Christopher Wray made the comments under questioning by Sen. Lindsey Graham about Trump’s own comments on the probe into Russian interference in the 2016 campaign.

In a series of statements on Twitter, Trump called Mueller’s investigation a “WITCH HUNT” based on the “phony” premise of possible collusion between Russia and a cadre of Trump campaign associates.

“I do not consider Director Mueller to be on a witch hunt,” Wray said.

  • 11:20 a.m.

President Donald Trump’s pick for FBI director said efforts to meddle or interfere with U.S. elections should be reported to FBI.

Christopher Wray’s comments came under sharp questioning by Sen. Lindsey Graham about revelations that Trump’s son’s met with a Russian lawyer during last year’s presidential campaign.

Graham asked whether Trump Jr. should have agreed to that meeting; Wray stopped short of answering.

Graham then asked whether he should meet with Russians if they wanted to help his campaign.

Wray told Graham he would probably want to consult with a legal adviser before doing so. Asked whether someone should report that to the FBI, he added, “Any threat or effort to interfere with our election by any nation state or any non-state actor is the kind of thing the FBI would want to know.”

  • 11:00 a.m.

FBI director nominee Christopher Wray said he has not been asked to pledge his loyalty to the Trump Administration nor would he do so.

Wray said his loyalty is to the Constitution, the rule of law and the mission of the FBI.

Wray said, “no one asked me for any kind of loyalty oath at any point during this process, and I sure as heck didn’t offer one.”

  • 10:50 a.m.

FBI director nominee Christopher Wray said attempts to tamper with a special counsel investigation into Russian election meddling would be “unacceptable.”

Wray said he would inform the Senate Judiciary Committee of any efforts to interfere with that probe, as long as he wouldn’t be breaking any law or hindering the investigation by revealing such information.

Wray’s comments came under questioning by Sen. Dianne Feinstein about special counsel Robert Mueller’s Russia investigation.

Wray said he would be “committed to supporting” the investigation “in whatever way is appropriate for me.” He added that any efforts to tamper would need to be dealt with “very sternly.”

He says he views Mueller “as the consummate straight shooter. Someone I have enormous respect for.”

The two worked together when Wray was in the Bush administration’s Justice Department.

  • 10:35 a.m.

Wray said he never discussed former director James Comey’s firing with the White House.

Wray said he also never discussed Comey or his abrupt dismissal with the Justice Department or the FBI.

Wray said the issue only came up once, when Deputy Attorney General Rod Rosenstein told him he had appointed Robert Mueller as special counsel to oversee the investigation into Trump campaign ties to Russian meddling in the 2016 presidential election. That happened after Comey’s firing.

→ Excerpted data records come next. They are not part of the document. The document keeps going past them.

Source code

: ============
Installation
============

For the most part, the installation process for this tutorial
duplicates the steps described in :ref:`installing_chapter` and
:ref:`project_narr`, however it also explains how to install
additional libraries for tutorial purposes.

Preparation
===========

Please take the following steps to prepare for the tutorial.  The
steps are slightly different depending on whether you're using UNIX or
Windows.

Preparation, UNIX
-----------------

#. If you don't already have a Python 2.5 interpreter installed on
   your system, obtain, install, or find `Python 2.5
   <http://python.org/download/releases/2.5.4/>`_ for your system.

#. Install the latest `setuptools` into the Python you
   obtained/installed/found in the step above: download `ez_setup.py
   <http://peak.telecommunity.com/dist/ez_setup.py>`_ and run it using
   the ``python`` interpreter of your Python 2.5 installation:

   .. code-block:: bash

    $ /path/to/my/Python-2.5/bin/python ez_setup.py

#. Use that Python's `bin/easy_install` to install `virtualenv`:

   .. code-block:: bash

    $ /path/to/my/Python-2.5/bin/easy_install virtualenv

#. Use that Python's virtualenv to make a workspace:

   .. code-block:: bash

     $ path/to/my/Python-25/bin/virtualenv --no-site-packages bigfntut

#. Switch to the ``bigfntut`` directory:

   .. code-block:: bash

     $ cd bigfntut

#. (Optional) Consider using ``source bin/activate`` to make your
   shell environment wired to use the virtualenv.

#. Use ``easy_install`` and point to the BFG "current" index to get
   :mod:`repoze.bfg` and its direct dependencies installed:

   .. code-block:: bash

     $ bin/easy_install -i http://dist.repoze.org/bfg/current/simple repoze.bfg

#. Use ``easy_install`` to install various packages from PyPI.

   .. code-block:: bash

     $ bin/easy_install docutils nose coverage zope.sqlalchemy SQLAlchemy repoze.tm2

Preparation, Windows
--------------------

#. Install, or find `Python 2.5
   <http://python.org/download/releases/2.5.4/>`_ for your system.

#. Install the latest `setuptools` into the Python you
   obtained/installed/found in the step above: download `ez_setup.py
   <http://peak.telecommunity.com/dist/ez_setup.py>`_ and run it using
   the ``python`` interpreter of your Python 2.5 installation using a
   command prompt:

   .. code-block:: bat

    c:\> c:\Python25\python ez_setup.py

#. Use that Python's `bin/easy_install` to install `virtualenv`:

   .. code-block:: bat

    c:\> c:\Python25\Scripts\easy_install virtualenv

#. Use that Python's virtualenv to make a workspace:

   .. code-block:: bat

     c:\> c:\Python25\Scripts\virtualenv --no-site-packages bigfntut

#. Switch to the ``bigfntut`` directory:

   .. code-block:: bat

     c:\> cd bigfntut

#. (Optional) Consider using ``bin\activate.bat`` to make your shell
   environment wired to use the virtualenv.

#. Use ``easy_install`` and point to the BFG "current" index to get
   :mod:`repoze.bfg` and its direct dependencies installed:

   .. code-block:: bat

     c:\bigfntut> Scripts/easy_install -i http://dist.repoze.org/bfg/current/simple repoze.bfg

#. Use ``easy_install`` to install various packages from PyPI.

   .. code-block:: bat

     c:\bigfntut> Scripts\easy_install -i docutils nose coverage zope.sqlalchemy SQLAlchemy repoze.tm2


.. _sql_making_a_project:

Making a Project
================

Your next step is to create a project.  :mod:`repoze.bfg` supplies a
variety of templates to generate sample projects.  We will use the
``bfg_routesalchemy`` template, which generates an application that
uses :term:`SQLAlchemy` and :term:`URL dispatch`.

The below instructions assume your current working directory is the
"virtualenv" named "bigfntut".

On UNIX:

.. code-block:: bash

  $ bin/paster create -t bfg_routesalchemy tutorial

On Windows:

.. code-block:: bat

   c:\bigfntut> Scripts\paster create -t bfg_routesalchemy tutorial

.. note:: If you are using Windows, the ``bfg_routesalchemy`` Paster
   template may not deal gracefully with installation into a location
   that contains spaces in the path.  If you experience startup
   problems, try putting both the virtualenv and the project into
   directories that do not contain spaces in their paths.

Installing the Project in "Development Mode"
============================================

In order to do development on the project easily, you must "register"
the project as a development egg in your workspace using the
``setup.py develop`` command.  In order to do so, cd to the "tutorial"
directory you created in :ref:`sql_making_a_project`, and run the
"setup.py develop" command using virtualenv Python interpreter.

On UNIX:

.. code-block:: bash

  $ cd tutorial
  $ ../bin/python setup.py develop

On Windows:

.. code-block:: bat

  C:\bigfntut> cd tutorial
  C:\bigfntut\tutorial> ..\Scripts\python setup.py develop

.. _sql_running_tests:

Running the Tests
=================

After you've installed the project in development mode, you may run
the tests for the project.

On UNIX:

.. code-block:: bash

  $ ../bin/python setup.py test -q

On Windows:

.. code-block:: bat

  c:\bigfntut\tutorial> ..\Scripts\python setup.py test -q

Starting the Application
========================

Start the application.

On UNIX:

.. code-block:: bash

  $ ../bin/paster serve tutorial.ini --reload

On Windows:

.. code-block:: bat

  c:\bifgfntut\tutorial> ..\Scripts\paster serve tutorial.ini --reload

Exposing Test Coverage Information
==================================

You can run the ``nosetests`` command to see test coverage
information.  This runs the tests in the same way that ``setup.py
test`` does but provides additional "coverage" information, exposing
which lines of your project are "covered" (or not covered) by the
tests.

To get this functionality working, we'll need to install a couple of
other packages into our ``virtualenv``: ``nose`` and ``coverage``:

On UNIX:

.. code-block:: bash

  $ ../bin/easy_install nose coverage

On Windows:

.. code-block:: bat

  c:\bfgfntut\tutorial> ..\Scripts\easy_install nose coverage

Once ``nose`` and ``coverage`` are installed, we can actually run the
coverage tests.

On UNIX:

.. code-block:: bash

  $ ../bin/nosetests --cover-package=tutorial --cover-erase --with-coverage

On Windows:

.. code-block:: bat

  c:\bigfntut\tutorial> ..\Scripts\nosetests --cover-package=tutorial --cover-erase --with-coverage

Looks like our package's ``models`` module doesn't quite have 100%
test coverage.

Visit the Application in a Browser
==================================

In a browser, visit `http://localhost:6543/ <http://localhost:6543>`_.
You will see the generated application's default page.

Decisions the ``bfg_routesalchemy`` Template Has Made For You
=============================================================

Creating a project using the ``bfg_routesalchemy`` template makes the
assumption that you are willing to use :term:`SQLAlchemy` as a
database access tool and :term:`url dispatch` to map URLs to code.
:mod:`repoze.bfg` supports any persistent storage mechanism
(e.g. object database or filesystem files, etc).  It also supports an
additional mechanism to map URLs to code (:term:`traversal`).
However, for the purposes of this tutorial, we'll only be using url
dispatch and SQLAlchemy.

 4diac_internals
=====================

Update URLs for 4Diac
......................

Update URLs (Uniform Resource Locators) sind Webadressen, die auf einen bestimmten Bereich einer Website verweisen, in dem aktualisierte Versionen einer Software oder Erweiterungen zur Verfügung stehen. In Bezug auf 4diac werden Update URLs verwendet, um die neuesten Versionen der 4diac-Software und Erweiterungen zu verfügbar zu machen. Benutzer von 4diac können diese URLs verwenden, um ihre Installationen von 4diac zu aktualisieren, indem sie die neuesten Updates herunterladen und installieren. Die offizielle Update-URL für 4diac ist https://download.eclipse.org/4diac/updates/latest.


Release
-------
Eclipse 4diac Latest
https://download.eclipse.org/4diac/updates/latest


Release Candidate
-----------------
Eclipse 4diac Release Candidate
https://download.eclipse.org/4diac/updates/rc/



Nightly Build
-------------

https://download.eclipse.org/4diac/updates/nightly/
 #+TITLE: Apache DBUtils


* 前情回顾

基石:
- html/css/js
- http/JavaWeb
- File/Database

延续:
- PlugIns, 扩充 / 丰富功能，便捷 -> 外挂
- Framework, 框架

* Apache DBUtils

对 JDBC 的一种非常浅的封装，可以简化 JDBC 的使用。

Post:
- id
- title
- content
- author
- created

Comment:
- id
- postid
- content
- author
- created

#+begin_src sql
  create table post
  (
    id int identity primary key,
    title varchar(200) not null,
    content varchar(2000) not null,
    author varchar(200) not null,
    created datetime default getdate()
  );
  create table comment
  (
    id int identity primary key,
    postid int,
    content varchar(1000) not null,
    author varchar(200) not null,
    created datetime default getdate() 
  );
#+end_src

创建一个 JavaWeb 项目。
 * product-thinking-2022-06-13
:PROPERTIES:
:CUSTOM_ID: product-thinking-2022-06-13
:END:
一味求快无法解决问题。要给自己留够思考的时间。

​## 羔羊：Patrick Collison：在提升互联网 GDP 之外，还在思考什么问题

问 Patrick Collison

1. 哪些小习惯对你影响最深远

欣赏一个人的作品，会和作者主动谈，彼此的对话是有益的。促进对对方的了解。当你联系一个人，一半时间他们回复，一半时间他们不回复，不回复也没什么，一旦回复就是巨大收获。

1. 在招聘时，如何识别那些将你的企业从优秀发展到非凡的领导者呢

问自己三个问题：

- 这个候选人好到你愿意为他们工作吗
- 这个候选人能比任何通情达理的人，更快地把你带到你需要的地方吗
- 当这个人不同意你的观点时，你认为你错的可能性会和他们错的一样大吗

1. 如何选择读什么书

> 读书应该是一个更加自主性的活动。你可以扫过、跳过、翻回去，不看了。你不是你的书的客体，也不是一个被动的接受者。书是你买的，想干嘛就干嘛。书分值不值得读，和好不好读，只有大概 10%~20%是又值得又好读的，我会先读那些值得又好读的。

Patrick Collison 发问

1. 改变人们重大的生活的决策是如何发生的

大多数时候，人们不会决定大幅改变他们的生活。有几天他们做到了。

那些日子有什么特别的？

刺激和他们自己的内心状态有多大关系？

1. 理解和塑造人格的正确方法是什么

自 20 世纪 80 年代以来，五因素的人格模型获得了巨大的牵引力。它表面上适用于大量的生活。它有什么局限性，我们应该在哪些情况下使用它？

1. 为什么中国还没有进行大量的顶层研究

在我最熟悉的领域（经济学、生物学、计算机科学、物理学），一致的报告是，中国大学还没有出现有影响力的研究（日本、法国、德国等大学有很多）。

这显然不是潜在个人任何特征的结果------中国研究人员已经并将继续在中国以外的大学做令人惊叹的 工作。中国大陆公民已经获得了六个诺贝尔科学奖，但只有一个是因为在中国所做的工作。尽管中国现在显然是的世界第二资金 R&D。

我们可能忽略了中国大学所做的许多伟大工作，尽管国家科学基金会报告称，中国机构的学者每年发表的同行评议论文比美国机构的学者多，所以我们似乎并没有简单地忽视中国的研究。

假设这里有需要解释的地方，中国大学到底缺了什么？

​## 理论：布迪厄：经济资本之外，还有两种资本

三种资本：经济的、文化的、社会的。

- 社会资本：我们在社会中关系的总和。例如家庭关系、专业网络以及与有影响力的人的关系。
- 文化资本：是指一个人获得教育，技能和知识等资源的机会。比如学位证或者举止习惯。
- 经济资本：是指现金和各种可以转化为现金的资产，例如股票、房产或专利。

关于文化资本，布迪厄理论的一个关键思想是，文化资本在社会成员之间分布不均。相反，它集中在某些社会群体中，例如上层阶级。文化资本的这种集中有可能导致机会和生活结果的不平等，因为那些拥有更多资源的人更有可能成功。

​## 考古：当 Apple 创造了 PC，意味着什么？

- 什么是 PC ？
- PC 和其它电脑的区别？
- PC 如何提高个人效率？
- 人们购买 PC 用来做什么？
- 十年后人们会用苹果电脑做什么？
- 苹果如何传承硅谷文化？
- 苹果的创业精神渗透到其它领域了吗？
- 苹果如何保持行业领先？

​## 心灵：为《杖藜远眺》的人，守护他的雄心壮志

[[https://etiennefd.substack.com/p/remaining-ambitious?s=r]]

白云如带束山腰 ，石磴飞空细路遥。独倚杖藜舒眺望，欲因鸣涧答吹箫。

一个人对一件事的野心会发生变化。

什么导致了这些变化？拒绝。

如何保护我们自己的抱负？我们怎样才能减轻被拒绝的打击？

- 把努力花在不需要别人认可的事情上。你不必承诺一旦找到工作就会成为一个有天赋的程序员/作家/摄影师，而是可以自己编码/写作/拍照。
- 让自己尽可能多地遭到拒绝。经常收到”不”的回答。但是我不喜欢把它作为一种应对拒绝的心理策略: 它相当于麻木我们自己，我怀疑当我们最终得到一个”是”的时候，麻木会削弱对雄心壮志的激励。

Wray said, “that made for a better landscape for me to consider taking on this position.”

  • 10:30 a.m.

Wray said he would lead the agency “without fear, without favoritism and certainly without regard to political influence.”

He said the American public rightly expects that commitment.

Wray said, “anybody who thinks that I would be pulling punches as FBI director sure doesn’t know me very well.”

He said there’s only one right way to lead the FBI, and that’s with “strict independence” and by being faithful to the Constitution.

Some lawmakers will want assurances that he will be able to be independent from the White House after President Donald Trump was said to have asked for a loyalty pledge before firing former director James Comey.

  • 10:00 a.m.

President Donald Trump’s nominee for FBI director signaled that he won’t let politics get in the way of the bureau’s mission.

In prepared testimony, Christopher Wray will tell senators that he won’t allow the FBI’s work “to be driven by anything other than the facts, the law, and the impartial pursuit of justice.”

He will also pledge his loyalty to the Constitution and to the rule of law. He says he’ll follow that commitment “no matter the test.”

Wray appeared before the Senate Judiciary Committee for a confirmation hearing. He was selected to replace James Comey, who was fired by Trump in May.

FBI directors are appointed to 10-year terms.